I think the French have a real soft spot for the English in general.

As for engagement with the European Union?  I think the English are quite conflicted. In our hearts we like Europe, see ourselves as part of the European family but then we have Brussels! The only thing we hear about Europe is that they take our money and want to tell us how to live! I think people don't understand the separation between the Parliament and the civil service, I worry that we have the perception that there is a class of civil servants with no direct mandate and they are in charge. Surveys show, that Mayors are one of the most popular types of politicians because people vote for them and think they are accountable. Most of us can't grasp the big politics of Europe, can't understand why we need to be together,. Sadly it would probably take a big threat like a war, for them to see why.

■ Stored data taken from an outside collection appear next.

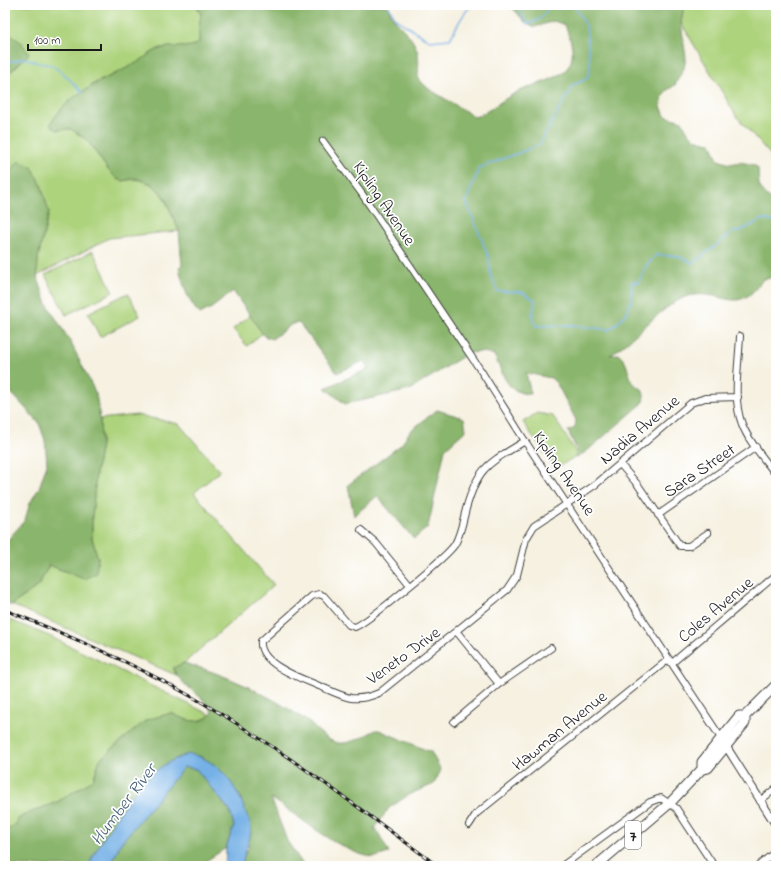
<svg xmlns="http://www.w3.org/2000/svg" width="781" height="871" font-family="'Indie Flower',sans-serif">
<rect width="100%" height="100%" fill="#fff"/>
<filter id="ink" filterUnits="userSpaceOnUse"><feTurbulence type="fractalNoise" baseFrequency=".025" numOctaves="2"/><feDisplacementMap in="SourceGraphic" scale="8" xChannelSelector="R" yChannelSelector="G"/><feConvolveMatrix kernelMatrix="1 2 1 2 8 2 1 2 1" color-interpolation-filters="sRGB"/></filter>
<filter id="wash" filterUnits="userSpaceOnUse"><feTurbulence type="fractalNoise" baseFrequency=".012" numOctaves="4" result="noise"/><feDisplacementMap in="SourceGraphic" scale="16" xChannelSelector="R" yChannelSelector="G"/><feGaussianBlur stdDeviation="0.9" result="paint"/><feColorMatrix in="noise" values="0 0 0 0 0 0 0 0 0 0 0 0 0 0 0 0 0 1.4 0 .05"/><feComposite in="paint" operator="in"/></filter>
<g filter="url(#wash)">
<rect width="100%" height="100%" fill="#f6f1e1"/>
<path fill="#add37d" stroke="#64784c" d="M 5,5 L 196,5 L 202,17 L 199,25 L 199,43 L 192,47 L 160,48 L 148,55 L 138,63 L 93,84 L 57,130 L 71,129 L 87,140 L 109,171 L 123,181 C 159,172 167,204 179,231 L 109,238 L 37,276 L 38,258 L 49,212 L 5,176 L 5,77 L 29,54 L 10,35 L 5,39 Z
M 684,5 L 776,5 L 776,161 L 737,117 L 681,23 Z
M 93,251 L 113,292 L 66,315 L 45,275 Z
M 128,293 L 140,316 L 100,337 L 88,313 Z
M 251,315 L 265,331 L 247,346 L 233,329 Z
M 537,413 L 553,416 L 578,455 L 555,469 L 523,422 Z
M 137,415 L 179,424 L 220,471 L 194,493 L 274,585 L 184,663 L 174,668 L 176,675 L 12,605 L 38,586 L 49,565 L 84,579 L 98,559 L 92,538 L 92,519 L 96,473 L 101,444 L 100,419 Z
M 5,618 L 49,636 L 211,715 C 195,725 187,721 171,713 L 100,759 L 93,780 L 57,802 L 24,815 L 16,824 L 5,832 Z"/>
<path fill="#8ab56c" stroke="#536844" d="M 196,5 L 388,5 C 391,23 412,33 417,50 C 420,59 418,70 418,79 L 429,89 L 475,117 C 489,112 499,102 512,95 C 545,76 590,82 565,25 L 554,21 L 535,27 L 525,22 L 510,5 L 684,5 L 681,23 L 686,58 L 684,68 L 675,85 L 666,91 L 662,98 L 661,106 L 665,116 L 682,121 C 690,138 693,140 711,143 L 718,160 L 730,164 L 740,162 L 754,165 L 758,168 L 759,185 L 764,194 L 776,202 L 776,277 L 763,279 C 737,319 723,288 689,296 C 666,301 633,341 610,355 L 618,354 C 621,357 625,360 626,364 C 631,376 629,383 642,389 L 644,395 L 643,403 L 588,450 L 578,457 L 575,456 L 577,450 L 568,431 L 575,428 L 576,420 L 557,384 L 551,378 L 526,373 L 531,394 C 506,394 503,373 494,355 C 484,351 474,351 465,355 L 410,390 L 345,404 L 325,388 L 368,369 L 364,361 L 337,373 L 299,323 L 292,324 L 272,339 L 264,336 L 233,291 L 213,307 L 200,314 C 188,303 182,282 179,267 L 182,265 L 179,231 L 165,198 L 159,191 L 152,184 L 135,178 L 123,181 L 117,179 L 109,171 L 87,140 L 71,129 L 57,130 L 50,125 C 67,92 106,80 136,63 C 144,59 150,52 160,49 C 173,44 186,50 199,43 C 199,37 198,32 199,26 C 200,15 204,16 196,5 Z
M 10,35 L 21,42 L 29,54 L 5,77 L 5,39 Z
M 19,161 L 32,167 L 41,184 L 49,212 L 38,258 L 37,276 L 47,304 L 71,343 L 96,394 L 100,419 L 101,444 L 96,473 L 92,519 L 92,538 L 98,559 L 96,574 L 84,579 L 49,565 L 38,586 L 12,605 L 5,604 L 5,543 L 25,520 L 30,503 L 39,488 L 47,464 L 45,440 L 39,423 L 5,386 L 5,176 Z
M 437,410 L 464,418 L 466,430 L 445,449 L 428,527 L 414,539 L 377,496 L 354,516 L 348,485 L 402,444 L 410,431 Z
M 184,663 C 225,674 268,694 304,719 C 315,726 325,741 338,743 C 350,745 365,735 376,730 L 379,730 L 431,752 L 441,770 L 434,784 L 410,794 L 389,808 L 374,829 L 379,834 L 389,853 C 384,854 379,857 374,857 C 345,856 296,814 271,798 L 287,841 L 304,866 L 243,866 L 242,859 L 249,847 L 241,797 L 216,766 L 200,756 L 137,788 L 93,856 L 89,866 L 5,866 L 5,832 L 16,824 L 18,819 L 24,815 L 57,802 L 93,780 L 100,759 L 146,720 L 171,713 C 183,719 203,728 212,712 C 203,693 181,688 173,668 Z
M 184,767 L 196,769 L 230,811 L 234,826 L 226,848 L 198,866 L 111,866 L 120,844 Z"/>
<path fill="#75b0e6" stroke="#486681" d="M 189,754 C 219,759 237,786 246,813 C 248,818 252,825 251,831 C 250,843 242,854 243,866 L 225,866 L 226,848 L 234,826 L 230,811 L 196,769 L 184,767 L 120,844 L 111,866 L 89,866 L 93,856 C 118,815 140,768 189,754 Z"/>
<g fill="none" stroke-linecap="round" stroke-linejoin="round">
<path stroke="#75b0e6" stroke-width="1.5" d="M 388,5 L 396,19 L 430,41 L 450,39 C 457,27 462,13 472,5
M 517,5 L 527,24 C 540,21 543,17 549,6 L 552,5
M 569,5 L 576,8 L 586,26 L 590,65 L 589,74 L 586,79 L 573,85 L 539,145 L 479,168 L 466,201 L 489,258 L 490,273 L 497,291 L 522,292 L 535,300 C 534,310 529,317 536,326 L 572,325 L 609,330 C 631,313 631,308 632,281 L 638,283 L 646,266 L 656,255 L 677,256 L 693,263 L 733,232 L 740,231 L 763,219 L 776,222
M 5,63 L 25,58 L 38,63 L 51,65 L 64,74 L 82,92"/>
</g>
</g>
<g filter="url(#ink)">
<g fill="none" stroke-linecap="round" stroke-linejoin="round">
<g stroke="#3d3c3a" stroke-width="8">
<path id="minor" d="M 323,141 L 362,194 L 483,374 L 525,441 L 721,738
M 740,336 C 739,362 732,400 742,424 C 749,443 765,459 776,475
M 525,441 C 488,464 478,466 466,509 C 463,520 461,533 455,544 C 449,555 368,622 355,627 L 349,625 L 324,596 L 319,594 L 312,596 L 261,641 C 258,664 303,679 319,686 C 330,690 340,696 351,698 C 361,699 370,697 379,693 L 507,590 L 517,575 L 526,539 L 534,526 L 595,485 L 691,403 L 705,398 L 738,397
M 620,464 L 638,485 L 680,546 L 689,546 L 708,533
M 658,515 L 756,447
M 361,530 L 376,543 L 410,585
M 457,632 L 499,684
M 672,663 L 776,575
M 454,722 L 499,684 L 551,648
M 760,801 L 776,788
M 469,825 L 476,814 L 669,659
M 562,866 L 650,802 L 661,798 L 676,808 L 714,866
M 758,866 L 776,851"/>
</g>
<g stroke="#3d3c3a" stroke-width="9">
<path id="tertiary" d="M 724,743 L 776,825"/>
</g>
<g stroke="#3d3c3a" stroke-width="11">
<path id="primary" d="M 702,769 L 702,762 L 739,716 L 745,716
M 596,866 L 670,803 L 702,769 L 708,768 L 745,723 L 745,716 L 776,685"/>
</g>
<use href="#minor" stroke="#fff" stroke-width="6"/>
<use href="#tertiary" stroke="#fff" stroke-width="7"/>
<use href="#primary" stroke="#fff" stroke-width="9"/>
<g stroke="#1c1c1c" stroke-width="3">
<path id="rail" d="M 5,610 C 70,636 133,663 194,698 C 280,747 358,808 438,866"/>
</g>
<use href="#rail" stroke="#fff" stroke-width="1.5" stroke-dasharray="4.5" stroke-linecap="butt"/>
</g>
</g>
<g text-anchor="middle" stroke-width="3.5" stroke-linejoin="round" paint-order="stroke">
<rect fill="#fff" stroke="#606060" stroke-width="1" x="625" y="821" width="16" height="28" rx="3"/>
<g font-size="16" font-weight="bold" fill="#1c1c1c">
<text x="633" y="841">7</text>
</g>
<g font-size="17" fill="#1c1c1c" stroke="#fff">
<text transform="translate(385 203) rotate(56)" y="6">Kipling Avenue</text>
<text transform="translate(639 429) rotate(-40)" y="6">Nadia Avenue</text>
<text transform="translate(699 470) rotate(-34)" y="6">Sara Street</text>
<text transform="translate(565 473) rotate(56)" y="6">Kipling Avenue</text>
<text transform="translate(715 609) rotate(-40)" y="6">Coles Avenue</text>
<text transform="translate(403 655) rotate(-36)" y="6">Veneto Drive</text>
<text transform="translate(559 730) rotate(-39)" y="6">Hawman Avenue</text>
</g>
<g font-size="18" font-style="italic" fill="#445f77" stroke="#fff">
<text transform="translate(123 804) rotate(-53)" y="6">Humber River</text>
</g>
</g>
<rect width="781" height="871" fill="none" stroke="#fff" stroke-width="20"/>
<path d="M28 44v6h73v-6" fill="none" stroke="#1c1c1c" stroke-width="2"/>
<text x="34" y="44" font-size="12" fill="#1c1c1c" stroke="#ffffff" stroke-width="3" paint-order="stroke">100 m</text>
</svg>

I think they could communicate better. Sometimes the European Union is its own worst enemy, discussing the nuances in the standards of free trade to create a level playing field in Europe, when they could be talking about Europe's roles in the world.

I think too we don't understand the different mentalities of people in Europe. The Germans are so exercised by the USA phone tapping of Merkel, as we hear in the Snowden affair. But the British get worked up about energy company profits, - the French would shrug and say that's normal!

It would be good to have a sense of how ordinary people experience Europe, say televised debates or even a Big Brother type show. We do have some discussion on Radio 4 –such as “From Our Own Correspondent”,  but that is not everybody's cup of tea. There should also be more openness between the national governments and EU parliament about what they care about, who can do what.